Le code de la route est-il quantique ?

Depuis quelque temps, l’adjectif quantique est accolé à des pratiques  ou des activités dont la variété semble inépuisable : il y a d’abord la révolutionnaire (?) “médecine quantique” dont le développement prétendu sert de prétexte à l’organisation de congrès réunissant paraît-il “les plus grands experts internationaux”. Puis viennent les déclamations incantatoires des sites de développement personnel (sic) où on vous explique comment, grâce à la physique quantique, on “met en évidence à grands pas, le lien plus qu’évident désormais entre l’infiniment petit et l’infiniment grand, c’est-à-dire nous-mêmes”, ceci juste avant de vous proposer d’acheter un (des) appareil(s) permettant, moyennant plusieurs milliers d’euros, de valider par la pratique l’affirmation suivant laquelle “les biophysiciens rejoignent l’Aum’ du Yoga millénaire”. Si la liste pourrait être fort longue (et en fait infinie : pourquoi pas le code de la route ?) et donc lasser le/a lecteur/trice, il est impossible de résister à la tentation de passer sous silence l’astrologie quantique, pseudo-science qui réalise l’exploit indépassable d’associer une croyance s’appuyant sur des faits (la position des astres) mais dénuée de tout fondement scientifique, à une théorie (la théorie quantique) dont Roger Penrose affirme qu’elle est “la plus exacte de toutes les théories physiques”.

Comble du grotesque : sur un site d’astrologie quantique (dont il est précisé que cette appellation est une marque déposée !), il est fait un vigoureux appel à la vigilance contre les dérives où veulent nous entraîner les “gogopathes” de tout poil.

Devant un tel déferlement d’inepties, on est tenté par le désir de voir tous ces grands esprits se livrer à une dernière bataille, celle où dans une empoignade titanesque les combattants se seront mutuellement annihilés.

Si l’on ne peut interdire à personne de délirer dans son coin, de traverser le Pont des Arts en proclamant être Napoléon ou de chanter à tue-tête Carmen en japonais, il est en revanche nécessaire de dénoncer des entreprises qui, affichant leur objectif de santé individuelle ou collective, s’emparent de certains termes d’un langage scientifique avéré pour construire des élucubrations et des divagations plaçant leurs auteurs en situation d’imposteurs au sens strict. La liberté de penser n’est pas la liberté d’escroquer.

■ Entrées conservées d’une collection:

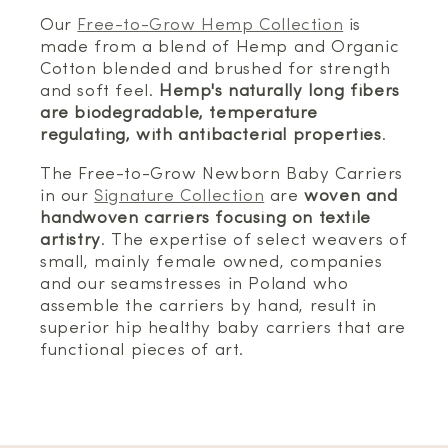
Our
Free-to-Grow Hemp Collection
is
made from a blend of Hemp and Organic
Cotton blended and brushed for strength
and soft feel.
Hemp's naturally long fibers
are biodegradable, temperature
regulating, with antibacterial properties
.
The Free-to-Grow Newborn Baby Carriers
in our
Signature Collection
are
woven and
handwoven carriers focusing on textile
artistry
. The expertise of select weavers of
small, mainly female owned, companies
and our seamstresses in Poland who
assemble the carriers by hand, result in
superior hip healthy baby carriers that are
functional pieces of art.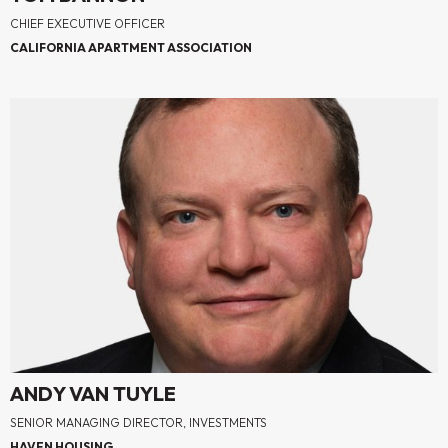
CHIEF EXECUTIVE OFFICER
CALIFORNIA APARTMENT ASSOCIATION
ANDY VAN TUYLE
SENIOR MANAGING DIRECTOR, INVESTMENTS
HAVEN HOUSING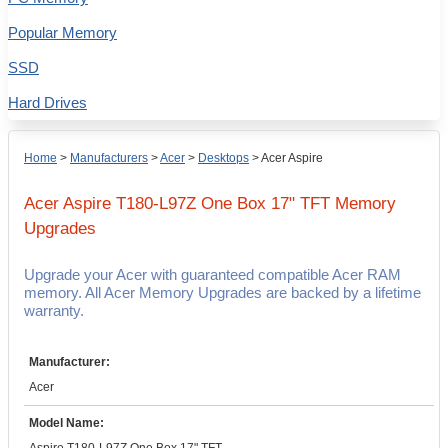
Popular Memory
SSD
Hard Drives
Home
>
Manufacturers
>
Acer
>
Desktops
>
Acer Aspire
Acer Aspire T180-L97Z One Box 17" TFT
Memory
Upgrades
Upgrade your Acer with guaranteed compatible Acer RAM
memory. All Acer Memory Upgrades are backed by a lifetime
warranty.
Manufacturer:
Acer
Model Name: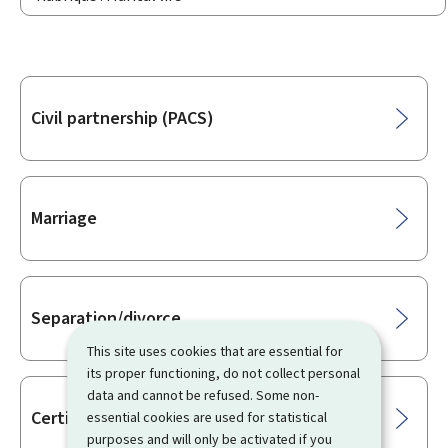
Sub-
Civil partnership (PACS)
sections
Marriage
Separation/divorce
This site uses cookies that are essential for
its proper functioning, do not collect personal
data and cannot be refused. Some non-
Certificates/Attestations
essential cookies are used for statistical
purposes and will only be activated if you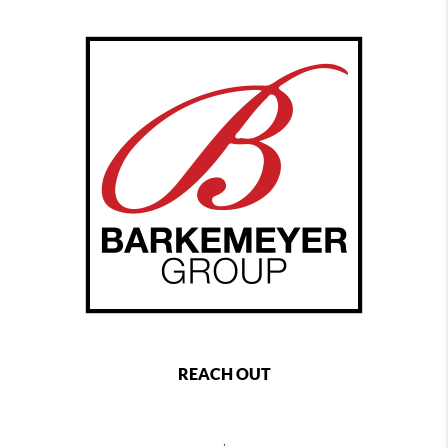
REACH OUT
,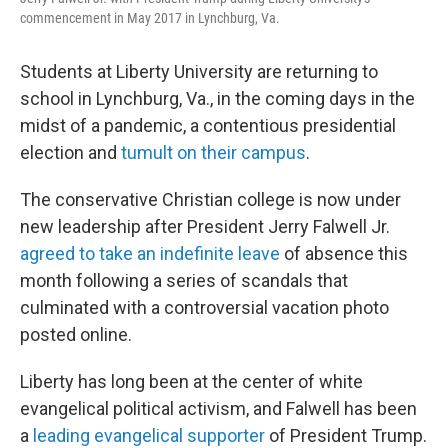
commencement in May 2017 in Lynchburg, Va.
Students at Liberty University are returning to
school in Lynchburg, Va., in the coming days in the
midst of a pandemic, a contentious presidential
election and
tumult on their campus
.
The conservative Christian college is now under
new leadership after President Jerry Falwell Jr.
agreed to take an indefinite leave
of absence this
month following a series of scandals that
culminated with a controversial vacation photo
posted online.
Liberty has long been at the center of white
evangelical political activism, and Falwell has been
a
leading evangelical supporter
of President Trump.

■ Consigne: Recopiez le texte présenté en commençant à « Comble du grotesque » et en terminant à « de tout poil. », et remplacez-y « vigilance » par « prudence ».

■ Réponse:
Comble du grotesque : sur un site d’astrologie quantique (dont il est précisé que cette appellation est une marque déposée !), il est fait un vigoureux appel à la prudence contre les dérives où veulent nous entraîner les “gogopathes” de tout poil.